Hello, can you please explain why the SVI inference fails to find a proper solution in GMM tutorial if we change the assigment local RVs from Categorical to Bernoulli:
K = 2 # Fixed number of components.
def model(data):
# Global parameters.
weights = pyro.param('weights', torch.FloatTensor([0.5]), constraint=constraints.unit_interval)
locs = pyro.param('locs', 10 * torch.randn(K))
scale = pyro.param('scale', torch.tensor(0.5), constraint=constraints.positive)
with pyro.iarange('data', len(data)):
# Local variables.
assignment = pyro.sample('assignment',
dist.Bernoulli(torch.ones(len(data)) * weights))
pyro.sample('obs', dist.Normal(locs[assignment.to(torch.int64)], scale), obs=data)
def guide(data):
with pyro.iarange('data'):
# Local parameters.
assignment_probs = pyro.param('assignment_probs', torch.ones(len(data)) / K,
constraint=constraints.unit_interval)
pyro.sample('assignment', dist.Bernoulli(assignment_probs), infer={"enumerate": "sequential"})

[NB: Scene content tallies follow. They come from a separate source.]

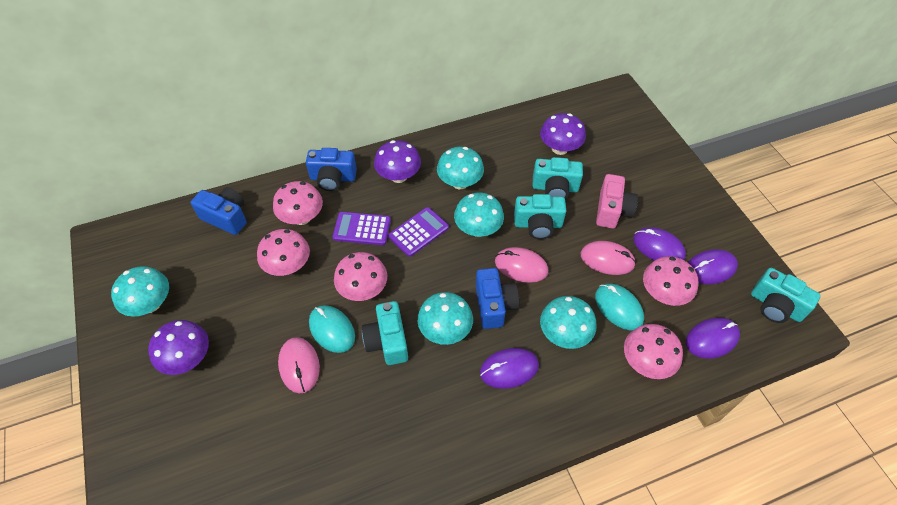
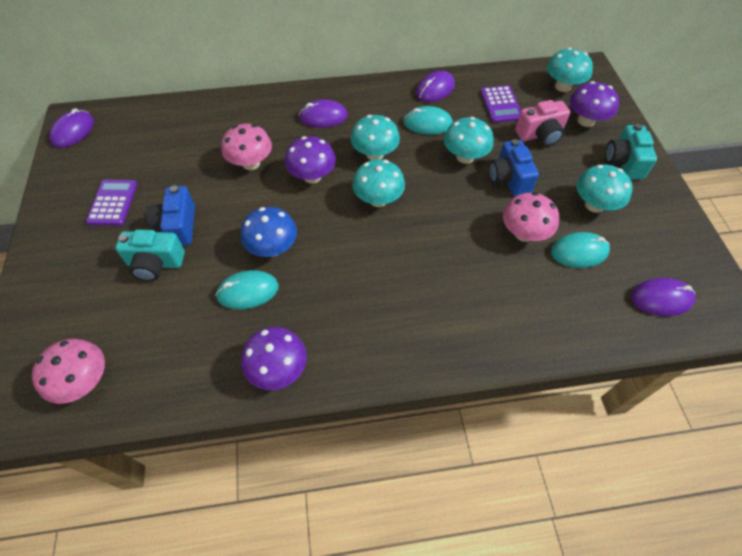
blue camera: [191,187,247,235] [306,148,357,191] [476,268,519,329] = 3 -> [146,185,195,246] [489,139,539,196] = 2
blue mushroom: none = 0 -> [241,207,297,257] = 1
pink mouse: [278,337,320,393] [495,247,548,283] [581,241,636,275] = 3 -> none = 0
pink mushroom: [257,229,310,276] [273,181,323,225] [334,252,387,301] [624,324,683,379] [643,256,698,306] = 5 -> [32,339,105,404] [221,124,272,170] [503,192,559,242] = 3
turquoise camera: [362,301,408,365] [514,194,566,239] [533,157,583,199] [751,268,821,323] = 4 -> [115,229,185,281] [605,124,657,179] = 2
turquoise mouse: [309,305,355,353] [595,284,644,330] = 2 -> [215,270,279,309] [403,106,453,135] [551,232,610,268] = 3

The GMM tutorial is very sensitive to initial conditions; it only converges to a correct solution for some random seeds. My guess is that your Bernoulli example still finds a good solution for some seeds.
I’d really like to fix this aspect of the GMM tutorial, but I haven’t found a parsimonious fix that keeps the tutorial simple and focused on enumeration. @areshytko Do you have any suggestions? Some options I’ve considered are:
Trying random restarts if the solution appears to be degenerate. This would require a degeneracy criterion.
Proposing many more components than needed; then merging and pruning down to a small number. However this is succeptible to learning one component per data point.
Divisive hierarchical clustering with a heuristic to split on the largest eigenvector at each step.
@fritzo, thank you for the reply. Actually, even if we give good initial conditions for cluster centroids: 10 and 1, it still converges to a solution where it tries to describe everything with a single gaussian. And doesn’t touch weights and locations at all during inference…
The point is: it’s one of the simplest possible models where we can even compute exact E step, and we only have 5 1d data points. Why the inference is so sensitive to random seeds?